Open oren0e opened 6 years ago
There are actually multiple ways to create predictions from multiply imputed data. See Obtaining Predictions from Models Fit to Multiply Imputed Data for a comparison of two methods. I tend to deviate from Miles' recommendation, and would generally prefer Predict then combine
because that corresponds to Rubin's rules and accounts for nonlinearities at the proper place.
Also see the discussion by Wood et al., who highlight the decisions to be made when accounting for model optimism.
It should be relatively straightforward to implement any of these approaches in mice
.
Just want to add that this feature would be quite useful. I'm a bit surprised by the recommendations in the Miles paper, it doesn't really show the regimes where combine and predict would break down substantially.

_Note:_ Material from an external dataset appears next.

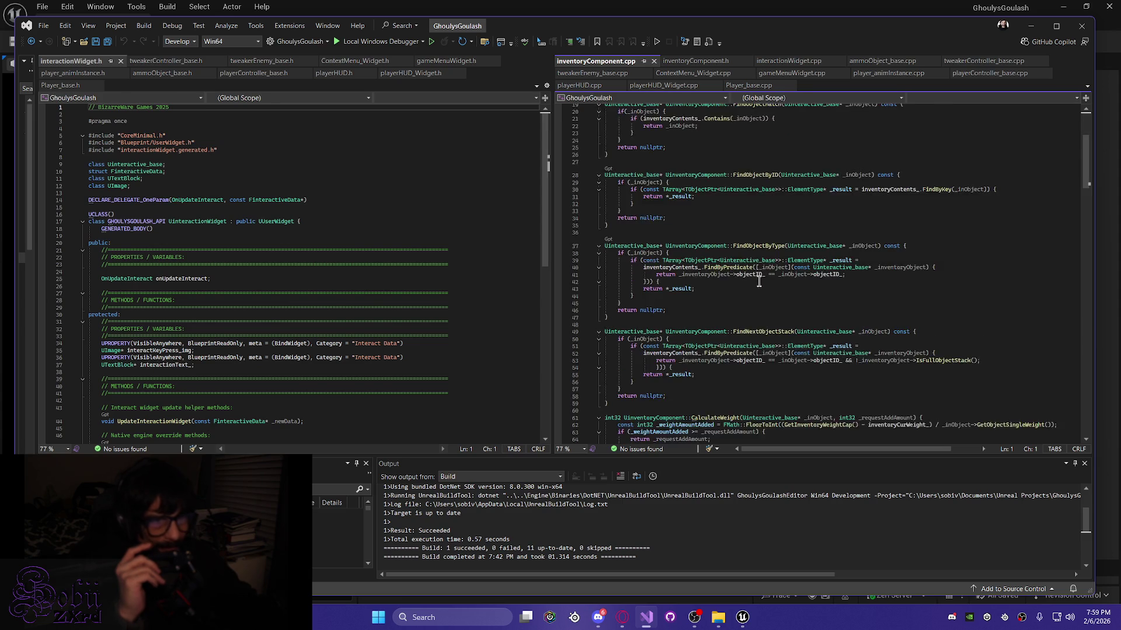
{"action": "scroll", "coordinate": [867, 299], "scroll_direction": "down", "scroll_amount": 20}
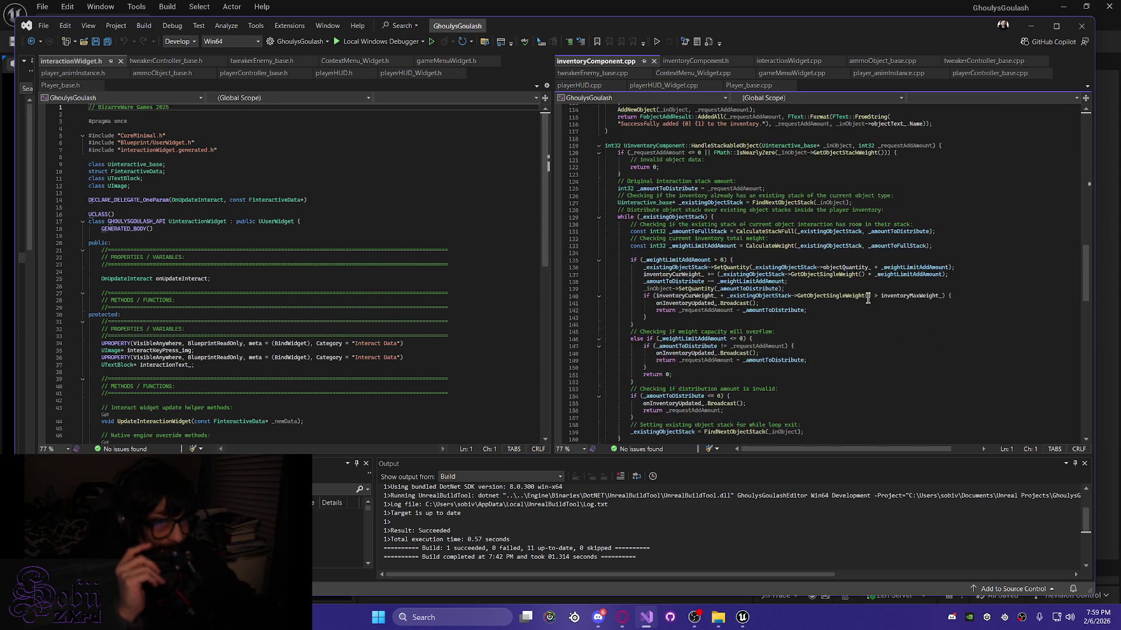
{"action": "scroll", "coordinate": [868, 299], "scroll_direction": "down", "scroll_amount": 9}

Any word on this feature? Would be very helpful!
I have done some thinking on mice prediction workflows. Here are two possibilities, one involving only a train datasets, another involving both a train and test dataset.

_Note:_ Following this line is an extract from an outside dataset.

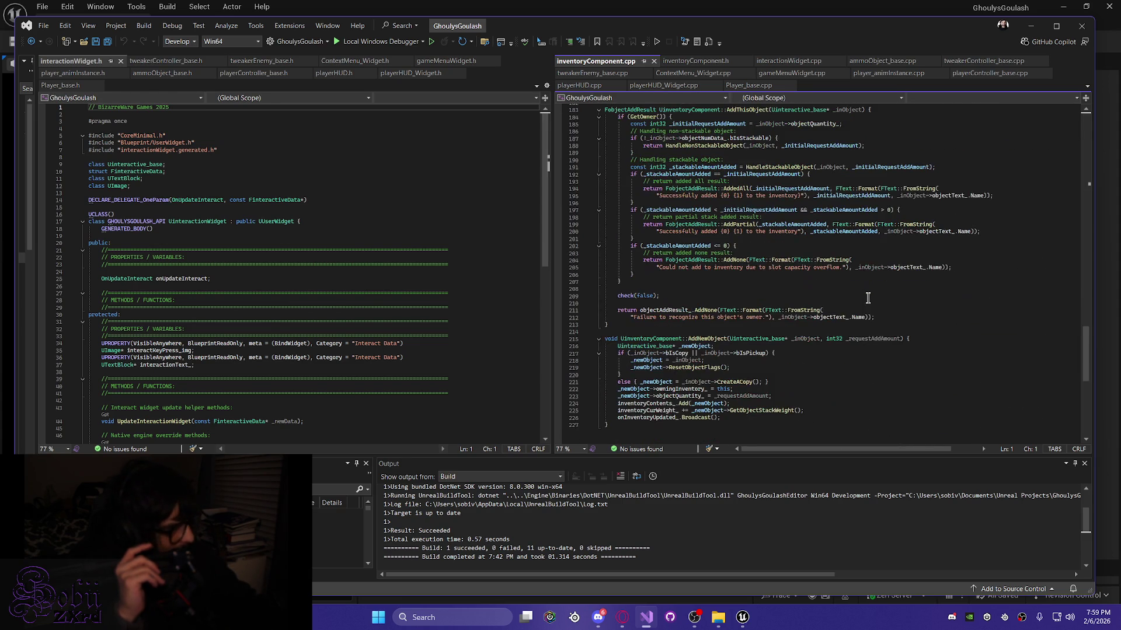
{"action": "scroll", "coordinate": [868, 299], "scroll_direction": "up", "scroll_amount": 20}
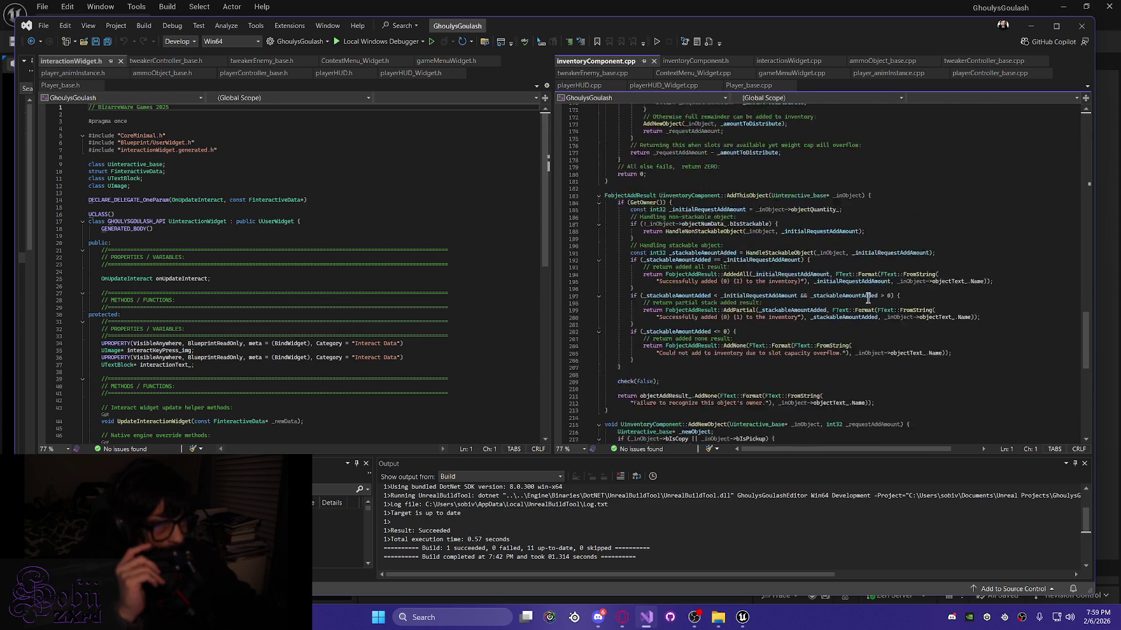
{"action": "scroll", "coordinate": [867, 298], "scroll_direction": "up", "scroll_amount": 11}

One data set: train, $n$ rows, $m$ imputations:
1. Standard mice: imp <- mice(train, …)
2. Standard complete-data analysis: fit <- with(imp, mymodel, …)
3. Calculate predictions: predlist <- lapply(fit$analysis, broom::augment.xxx, se.fit = TRUE, …) - We may need the data argument for some procedures. Perhaps use map().
4. Apply Rubin's rules to pool predictions: predmat <- pool(predlist, …), which results in a n * 3 matrix: .fitted, .residuals, .se.fit
5. Bind to data: ready <- bind_cols(train, predmat)
augment.mira()
function, a kind of meta-augment.—
Two data sets: train ($n_0$ rows) and test ($n_1$ rows), $m$ imputations.
1. Standard mice: imp.train <- mice(train, …)
2. Impute test data: imp.test <_ mice.mids(imp.train, newdata = test)
3. fit <- with(imp.test, mymodel, …)
4. Apply steps A3 and A4
5. Bind to data: ready <- bind_cols(test, predmat)
—
A and B are extreme scenarios, and obviously, we can mix aspects of both.
What I would like to know is whether A or B as described would be useful for applications. Suggestions for alternatives and tweaks are welcome.
I came to request exactly option B. My application is to use MICE as part of a processing pipeline for predictive models, where the standard is to have a true hold-out set. In deployment I also don't want to update the estimation - just apply it (including the imputation model) to the example at hand. It's kind of complicated with predictive mean matching because (I think) the complete training dataset is needed at inference time to select the replacements at each step. Exporting the model to something light weight would be huge.
I'd be very happy with A.
Dear all, I'd like to know the current status of this issue. In fact, I only need the pooled predicted values, not their standard errors, so I suppose averaging the predictions would be enough. If mice does not provide that yet, would this script be sensible (13 imputations)?:
fit <- with(impsppb, glm(compo ~ edad+sexo+fumarw2,family = quasibinomial))
for (i in 1:13) {
assign(paste0("fit",i), data.frame(fit[["analyses"]][[i]][["data"]][["hi1"]],fit[["analyses"]][[i]][["fitted.values"]]))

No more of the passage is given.